Michel Lévy frères (p. 167-171).


XXIV

DU DANGER DE SE TROUVER MAL


Quand Rosine rouvrit les yeux, elle était dans le lit d’Edmond La Roche.

— Où suis-je ? demanda-t-elle en jetant partout des regards effarés.

— Chez vous, lui répondit l’étudiant.

Elle voulut se jeter à bas du lit, mais elle s’aperçut qu’elle était à moitié nue.

— Me voilà, dit-elle en souriant et en se cachant sous le couvre-pied, me voilà, par pudeur, forcée de rester dans votre lit. Ne dirait-on pas que j’y suis venue tout exprès ?

— On dirait cela, si on ne vous connaissait pas.

— Ah ! que je suis heureuse de vous voir ! Je vais mourir ! mais l’heure de la mort sera pour moi l’heure de la vie.

— Mourir ! vous êtes un enfant. Vous avez dix-huit ans et je vous aime.

— Vous m’aimez ? Depuis quand ?

— Depuis toujours.

Et ils se regardèrent tous les deux avec des yeux humides.

— Vous m’aimez ? reprit-elle.

Rosine voulait qu’il lui redît encore ce mot si doux, même pour ceux qui ne sont pas aimés.

Je vous aime, répéta Edmond La Roche.

— Oh ! dites-moi encore ce mensonge-là.

Il lui prit les mains et lui baisa les cheveux.

Elle était si heureuse, qu’elle ne songea pas à s’offenser. Il lui semblait que son âme était passée dans celle de l’étudiant, et qu’elle n’avait plus d’autre vie que la sienne.

Mais, après cette ivresse d’un instant, elle se retrouva.

— Ah ! mon Dieu ! dit-elle en retirant ses mains et en éloignant sa tête du baiser du jeune homme, je croyais que nous nous aimions depuis un siècle !

— Qu’importe, si nous nous aimons pendant un siècle.

— Je ne vous crois pas, mais parlez-moi toujours ainsi. Songez qu’on ne m’a jamais aimée.

— Mais contez-moi donc toute cette histoire romanesque.

— Demain. Ce soir je n’ai que le temps de m’en aller.

— Vous passerez la nuit ici.

— Non. On m’attend.

Edmond La Roche ressaisit la main de Rosine avec un mouvement de jalousie.

— Si vous vous en allez, j’irai vous veiller chez vous.

— Je demeure trop loin.

— Je ne pourrai plus vivre sans vous.

— Je reviendrai.
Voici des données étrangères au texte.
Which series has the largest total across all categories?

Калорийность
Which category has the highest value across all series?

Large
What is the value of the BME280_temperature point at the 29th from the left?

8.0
Je vous en prie, passez dans votre cabinet, et laissez-moi m’habiller.

Disant ces mots, Rosine détachait ses mains et essayait de renouer sa chevelure, dont les ondes rebelles noyaient ses blanches épaules. Elle s’était animée ; la couleur de la vie revenait sur ses joues : elle était plus belle que jamais.

— Non, reprit l’étudiant d’un air décidé. Il ne sera pas dit que vous serez venue ici trois fois sans que je vous aie emprisonnée dans mes bras. Je me ferai plutôt mettre au violon.

— Vous me ferez mourir de désespoir. Si vous m’aimez, donnez-moi la liberté de revenir demain, puis après, puis toujours.

— Toujours, toujours, murmura le jeune homme, qui ne savait plus ce qu’il disait.

Il s’était penché au-dessus de Rosine, et ses lèvres couraient comme les flammes vives sur les joues et sur les yeux de la jeune fille.